De acordo com a Bloomberg New Energy Finance, as vendas de VE podem chegar a 8,1 milhões de unidades na China este ano, em comparação com 3,2 milhões na Europa e 1,9 milhão estimados para os EUA.
Há poucos sinais de desaceleração na competição, com 155 novos modelos puramente elétricos e híbridos plug-in previstos para serem lançados na China apenas este ano, segundo a Sanford C. Bernstein & Co.
Isso significa que mais reduções de preços podem vir dos grandes players financeiramente mais fortes.
A Tesla tem “vários bilhões de dólares que eles podem usar para esse fim, enquanto outros não”, disse Siebert, da JSC Automotive.
Além da Tesla, a BYD é capaz de realizar outra rodada de cortes, escreveram analistas do Morgan Stanley, incluindo Tim Hsiao e Cindy Huang, em nota de 19 de março.

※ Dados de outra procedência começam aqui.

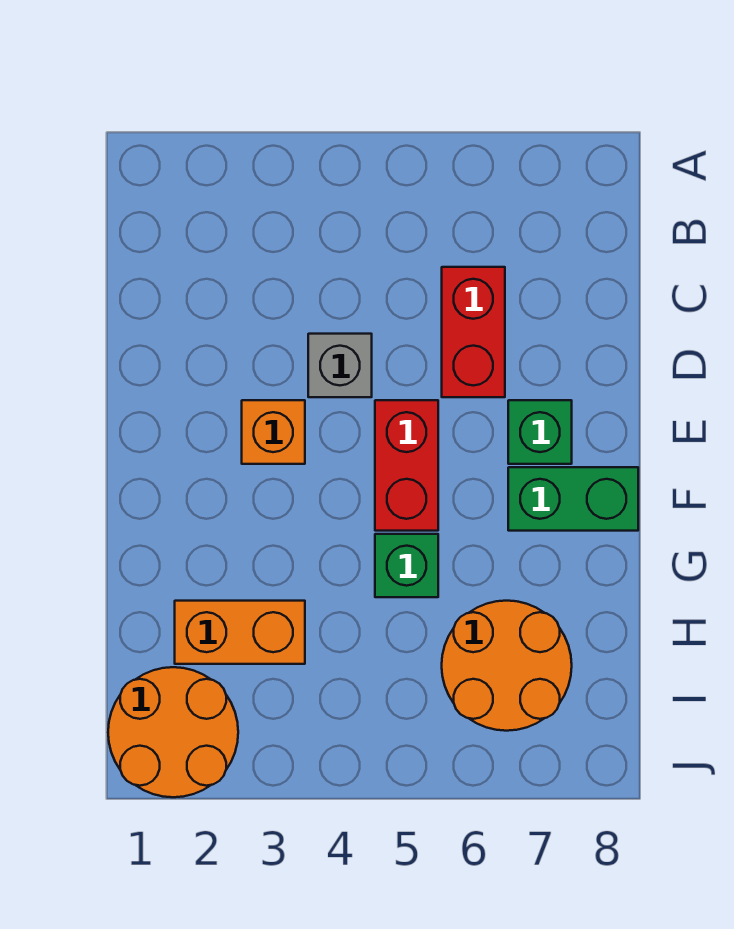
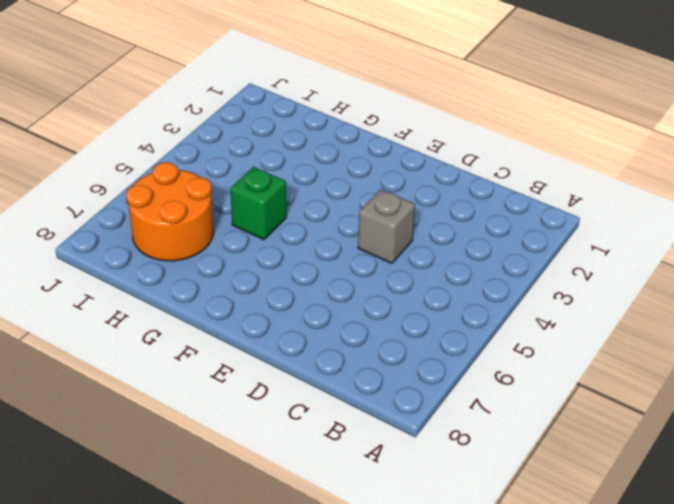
none -> red brick C6:D6 level 1
none -> orange brick E3 level 1

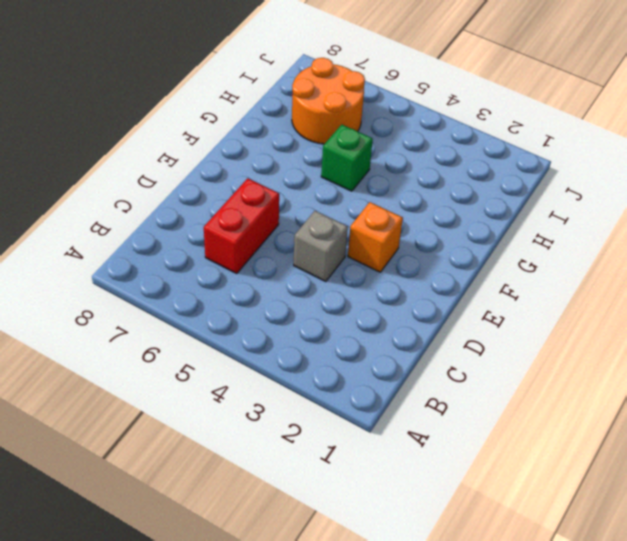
none -> red brick E5:F5 level 1
none -> green brick E7 level 1

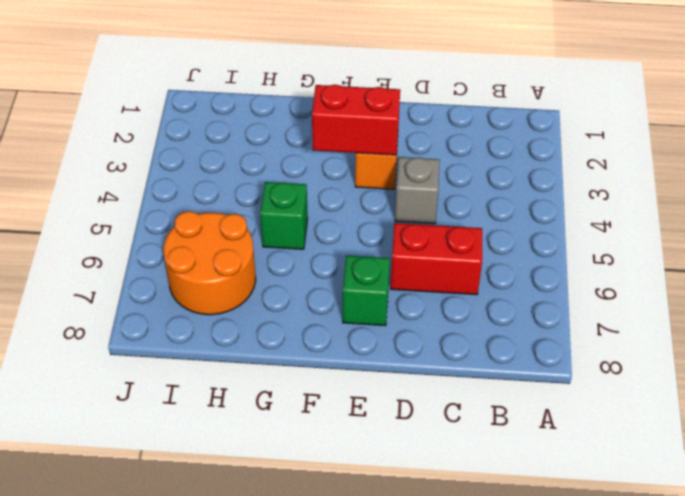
red brick E3:F3 level 2 -> red brick E5:F5 level 1
none -> green brick F7:F8 level 1
none -> orange brick H2:H3 level 1

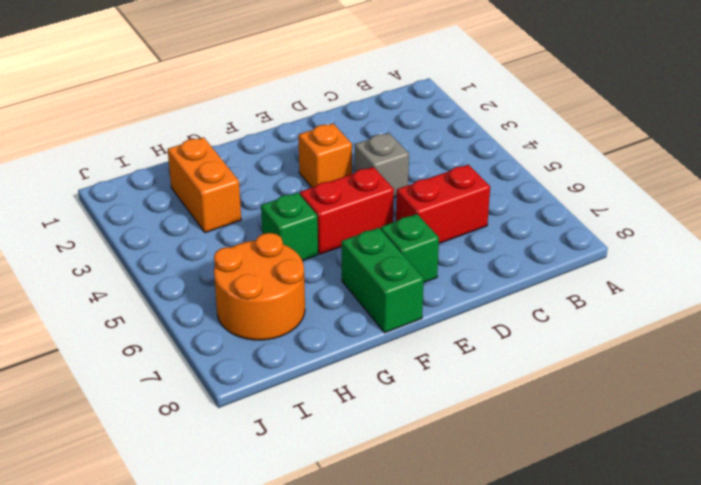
none -> orange round brick I1:J2 level 1

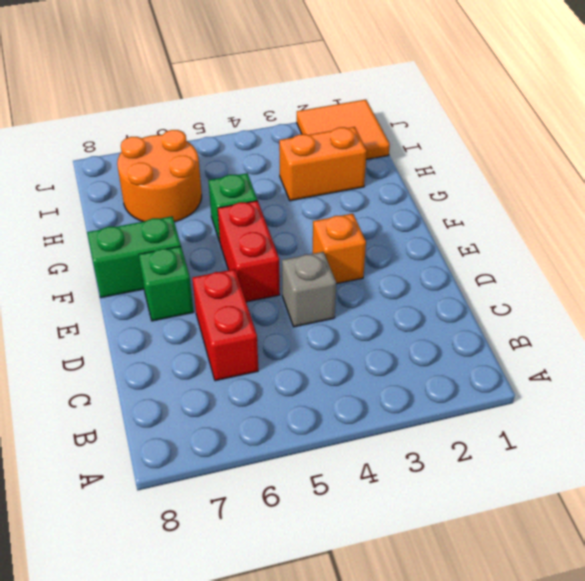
orange tile I1:J2 level 1 -> orange round brick I1:J2 level 1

A guerra de preços iniciada pela empresa com sede em Austin, Texas, veio mais rápida e severamente do que o esperado e “acelerará uma reorganização do mercado”, disseram eles.
O trio chinês de Nio, Xpeng e Li Auto Inc. também tem balanços patrimoniais fortes o suficiente para se manter autofinanciado nos próximos 18 meses, de acordo com o Morgan Stanley.
“Os cortes de preço dos veículos elétricos os tornam ainda mais atraentes em comparação com os carros a gasolina, pressionando ainda mais as montadoras tradicionais”, disse Yang Jing, diretor de pesquisa corporativa da China na Fitch Ratings Ltd., em entrevista. Separadamente, em nota de 16 de março, ela disse que as empresas sem financiamento externo sólido podem enfrentar “desafios de sobrevivência” nos próximos dois anos.
A reação nos mercados foi mista. As ações da Tesla caíram imediatamente após as mudanças de preços da empresa, mas estão em alta novamente e superam em muito os principais fabricantes chineses de veículos elétricos. A Tesla acumula alta de 60% este ano, enquanto os recibos de depósito da Li Auto nos EUA subiram 15%. Nio caiu 7% em Hong Kong.
“Será brutal até meados de 2024″, disse Tu Le, diretor administrativo da consultoria Sino Auto Insights. “É realmente existencial para alguns dos jogadores mais fracos.”